The Drift Problem
Your PII registry is perfect today. But schemas change constantly: new features add columns, migrations restructure tables, developers create temporary tables that become permanent. Without drift detection, your compliance posture degrades with every deployment.
Running Drift Detection
SELECT * FROM pgcomply.schema_drift();
Output:
drift_type | table_name | column_name | suspected_pii | confidence | recommendation
-------------+------------------+----------------+---------------+------------+----------------------------
new_column | users | mobile_phone | phone | high | Register with register_pii()
new_table | newsletter_subs | email_address | email | high | Classify and register PII
stale_reg | temp_imports | ssn | government_id | high | Table dropped, remove registration
Three types of drift:
- new_column: A column matching PII patterns exists but is not registered
- new_table: A new table has columns matching PII patterns
- stale_reg: A registered PII column no longer exists (table or column was dropped)
Pattern Matching
pgcomply checks column names against patterns for:
| PII Type | Patterns Matched | |----------|-----------------| | email | email, e_mail, email_address, mail | | phone | phone, mobile, tel, telephone, fax | | name | name, first_name, last_name, full_name | | address | address, street, city, zip, postal | | ip_address | ip, ip_addr, ip_address, client_ip | | government_id | ssn, tax_id, national_id, passport | | financial | iban, account_number, card_number | | date_of_birth | birth, dob, birthday, date_of_birth |
Automating Detection
Scheduled (Weekly)
SELECT pgcomply.schedule_jobs(install := true);
-- Adds: weekly drift detection every Monday at 07:00
CI/CD Integration
# In your deployment script
DRIFT=$(psql -t -c "SELECT count(*) FROM pgcomply.schema_drift() WHERE confidence = 'high'")
if [ "$DRIFT" -gt 0 ]; then
echo "ERROR: Unregistered PII detected.
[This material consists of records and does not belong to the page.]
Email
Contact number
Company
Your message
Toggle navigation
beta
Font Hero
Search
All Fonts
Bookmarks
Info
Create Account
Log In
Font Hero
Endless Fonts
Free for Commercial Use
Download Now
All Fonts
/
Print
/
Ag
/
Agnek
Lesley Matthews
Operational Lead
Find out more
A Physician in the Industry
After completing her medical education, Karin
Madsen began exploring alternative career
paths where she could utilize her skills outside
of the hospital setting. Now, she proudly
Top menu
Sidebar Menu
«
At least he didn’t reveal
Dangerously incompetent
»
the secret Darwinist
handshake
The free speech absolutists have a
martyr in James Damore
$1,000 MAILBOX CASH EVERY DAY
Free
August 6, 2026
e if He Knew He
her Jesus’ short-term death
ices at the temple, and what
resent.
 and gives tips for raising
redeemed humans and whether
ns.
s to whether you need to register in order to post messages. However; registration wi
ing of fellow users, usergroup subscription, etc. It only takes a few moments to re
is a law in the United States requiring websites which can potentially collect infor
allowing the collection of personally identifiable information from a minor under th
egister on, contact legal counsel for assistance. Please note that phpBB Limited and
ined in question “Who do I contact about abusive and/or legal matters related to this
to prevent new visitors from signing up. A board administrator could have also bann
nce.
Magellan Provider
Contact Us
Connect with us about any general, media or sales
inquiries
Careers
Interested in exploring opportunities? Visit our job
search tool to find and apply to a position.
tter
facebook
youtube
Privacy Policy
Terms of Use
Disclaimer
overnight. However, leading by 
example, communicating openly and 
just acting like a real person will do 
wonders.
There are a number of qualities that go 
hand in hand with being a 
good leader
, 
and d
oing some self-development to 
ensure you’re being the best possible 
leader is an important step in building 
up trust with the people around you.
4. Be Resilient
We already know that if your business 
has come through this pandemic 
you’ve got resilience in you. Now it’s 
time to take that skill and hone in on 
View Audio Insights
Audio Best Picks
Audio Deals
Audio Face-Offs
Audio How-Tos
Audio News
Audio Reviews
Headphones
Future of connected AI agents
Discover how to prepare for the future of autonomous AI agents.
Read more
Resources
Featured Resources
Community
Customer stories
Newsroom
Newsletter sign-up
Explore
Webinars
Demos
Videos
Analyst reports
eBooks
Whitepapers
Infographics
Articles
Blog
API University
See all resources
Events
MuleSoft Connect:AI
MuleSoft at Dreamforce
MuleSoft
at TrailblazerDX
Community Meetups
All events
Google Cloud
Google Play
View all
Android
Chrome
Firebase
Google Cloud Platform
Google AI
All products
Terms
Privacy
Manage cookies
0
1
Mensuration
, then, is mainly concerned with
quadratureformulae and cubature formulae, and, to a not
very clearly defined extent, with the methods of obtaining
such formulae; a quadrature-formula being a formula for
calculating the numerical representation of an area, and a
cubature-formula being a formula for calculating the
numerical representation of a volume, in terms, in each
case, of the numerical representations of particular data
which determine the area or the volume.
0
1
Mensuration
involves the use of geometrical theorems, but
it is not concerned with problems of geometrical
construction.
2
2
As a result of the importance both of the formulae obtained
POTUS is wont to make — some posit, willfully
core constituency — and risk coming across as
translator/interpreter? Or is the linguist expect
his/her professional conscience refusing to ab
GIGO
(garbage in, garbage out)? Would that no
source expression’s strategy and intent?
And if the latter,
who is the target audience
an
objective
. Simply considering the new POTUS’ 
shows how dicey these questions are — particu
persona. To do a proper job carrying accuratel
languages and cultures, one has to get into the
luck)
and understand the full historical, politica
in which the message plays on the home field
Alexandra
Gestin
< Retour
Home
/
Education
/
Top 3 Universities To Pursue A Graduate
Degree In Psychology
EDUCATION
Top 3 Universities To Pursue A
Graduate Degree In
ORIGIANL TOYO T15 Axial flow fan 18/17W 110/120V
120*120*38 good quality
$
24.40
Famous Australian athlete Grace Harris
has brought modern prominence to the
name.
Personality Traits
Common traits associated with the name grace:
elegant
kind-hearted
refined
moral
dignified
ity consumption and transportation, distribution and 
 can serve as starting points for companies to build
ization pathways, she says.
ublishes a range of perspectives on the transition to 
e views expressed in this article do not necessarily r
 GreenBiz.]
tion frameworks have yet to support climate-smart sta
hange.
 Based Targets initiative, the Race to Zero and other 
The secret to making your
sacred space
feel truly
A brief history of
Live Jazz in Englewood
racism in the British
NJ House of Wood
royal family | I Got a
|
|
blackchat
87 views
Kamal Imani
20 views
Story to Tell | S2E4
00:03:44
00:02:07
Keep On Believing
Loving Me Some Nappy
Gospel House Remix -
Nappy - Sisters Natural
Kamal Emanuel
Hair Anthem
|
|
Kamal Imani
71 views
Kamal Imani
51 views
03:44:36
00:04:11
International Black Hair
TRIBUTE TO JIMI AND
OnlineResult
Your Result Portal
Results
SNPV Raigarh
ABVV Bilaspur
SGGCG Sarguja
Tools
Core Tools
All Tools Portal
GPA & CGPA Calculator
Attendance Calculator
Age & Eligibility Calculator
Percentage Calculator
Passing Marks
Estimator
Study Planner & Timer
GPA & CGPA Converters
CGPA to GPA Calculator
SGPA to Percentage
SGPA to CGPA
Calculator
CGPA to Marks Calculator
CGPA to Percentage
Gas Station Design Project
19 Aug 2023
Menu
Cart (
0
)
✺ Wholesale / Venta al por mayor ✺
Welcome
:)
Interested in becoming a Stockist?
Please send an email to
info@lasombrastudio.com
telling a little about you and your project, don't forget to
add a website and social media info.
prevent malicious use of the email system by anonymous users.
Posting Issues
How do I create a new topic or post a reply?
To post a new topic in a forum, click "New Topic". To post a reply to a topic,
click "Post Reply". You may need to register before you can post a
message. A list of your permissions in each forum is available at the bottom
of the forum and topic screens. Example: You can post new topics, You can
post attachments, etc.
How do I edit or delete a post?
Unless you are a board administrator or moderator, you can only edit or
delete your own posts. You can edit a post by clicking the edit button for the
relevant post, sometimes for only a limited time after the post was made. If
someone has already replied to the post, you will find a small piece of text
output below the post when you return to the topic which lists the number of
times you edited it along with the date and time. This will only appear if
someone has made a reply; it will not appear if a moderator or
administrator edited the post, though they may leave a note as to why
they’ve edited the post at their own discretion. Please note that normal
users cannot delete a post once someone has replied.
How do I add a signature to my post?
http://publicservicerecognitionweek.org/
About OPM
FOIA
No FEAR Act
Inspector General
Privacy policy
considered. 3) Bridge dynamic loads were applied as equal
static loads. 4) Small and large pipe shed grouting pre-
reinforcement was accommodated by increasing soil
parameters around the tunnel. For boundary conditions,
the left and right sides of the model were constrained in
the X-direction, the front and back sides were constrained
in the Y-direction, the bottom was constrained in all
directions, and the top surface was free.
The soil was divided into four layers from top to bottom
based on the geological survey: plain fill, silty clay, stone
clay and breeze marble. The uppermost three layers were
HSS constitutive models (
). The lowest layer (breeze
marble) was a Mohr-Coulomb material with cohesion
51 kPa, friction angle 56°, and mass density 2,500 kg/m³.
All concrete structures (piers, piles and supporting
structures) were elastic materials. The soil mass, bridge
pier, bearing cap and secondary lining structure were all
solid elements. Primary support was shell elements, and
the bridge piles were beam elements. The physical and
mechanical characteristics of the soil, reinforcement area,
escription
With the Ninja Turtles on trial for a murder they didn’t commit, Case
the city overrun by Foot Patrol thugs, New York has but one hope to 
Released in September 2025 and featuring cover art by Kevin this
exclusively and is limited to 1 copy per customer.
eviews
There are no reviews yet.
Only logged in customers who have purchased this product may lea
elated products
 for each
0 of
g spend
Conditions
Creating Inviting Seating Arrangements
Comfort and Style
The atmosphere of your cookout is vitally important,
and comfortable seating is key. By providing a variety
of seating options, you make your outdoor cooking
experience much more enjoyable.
Register before deploying."
exit 1
fi
Resolving Drift
When drift is detected:
-- Register the new PII column
SELECT pgcomply.register_pii('users', 'mobile_phone', 'phone', 'user_id');
-- Re-classify data levels
SELECT pgcomply.auto_classify();
-- Run drift check again to verify
SELECT * FROM pgcomply.schema_drift();
-- Should return empty
Real-World Drift Scenarios
Scenario: The Emergency Hotfix
At 2 AM, a developer adds a column to fix a production issue:
ALTER TABLE orders ADD COLUMN customer_phone TEXT;
-- Fixed the shipping notification bug. Back to bed.
Next Monday, the weekly drift check catches it:
SELECT * FROM pgcomply.schema_drift();
drift_type | table_name | column_name | suspected_pii | confidence
------------+------------+----------------+---------------+-----------
new_column | orders | customer_phone | phone | high
Without drift detection, this column would remain unregistered indefinitely — invisible to forget(), not included in inspect(), and not masked for analytics roles.
Scenario: The New Developer
A new team member creates a staging utility table:
CREATE TABLE tmp_user_export (
user_id TEXT,
full_name TEXT,
email_addr TEXT,
home_address TEXT,
phone_mobile TEXT
);
Drift detection flags five PII columns in a single table:
drift_type | table_name | column_name | suspected_pii | confidence
------------+-----------------+---------------+---------------+-----------
new_table | tmp_user_export | full_name | person_name | high
new_table | tmp_user_export | email_addr | email | high
new_table | tmp_user_export | home_address | address | high
new_table | tmp_user_export | phone_mobile | phone | high
Scenario: Stale Registrations
A table was dropped during a migration but its PII registration remains:
drift_type | table_name | column_name | suspected_pii | confidence
-------------+-----------------+-------------+---------------+-----------
stale_reg | legacy_contacts | email | email | high
Clean up:
DELETE FROM pgcomply.pii_registry WHERE table_name = 'legacy_contacts';
Customizing Detection Patterns
pgcomply detects PII by column name patterns. If your codebase uses non-standard naming:
-- Check what patterns pgcomply uses
-- Column names containing these substrings trigger detection:
-- email, mail, phone, mobile, tel, name, first_name, last_name,
-- address, street, city, zip, postal, ip, ip_addr, ssn, tax_id,
-- national_id, passport, iban, account_number, card, birth, dob,
-- salary, income, wage
-- If your columns use different conventions (e.g., 'kontakt_telefon'),
-- register them manually:
SELECT pgcomply.register_pii('kontakte', 'kontakt_telefon', 'phone', 'kontakt_id');
Summary
Schema drift detection is the difference between compliance that works today and compliance that works tomorrow. Run pgcomply.schema_drift() after every deployment, and automate it weekly as a safety net. The cost of catching drift early is one SQL call; the cost of missing it is an audit finding.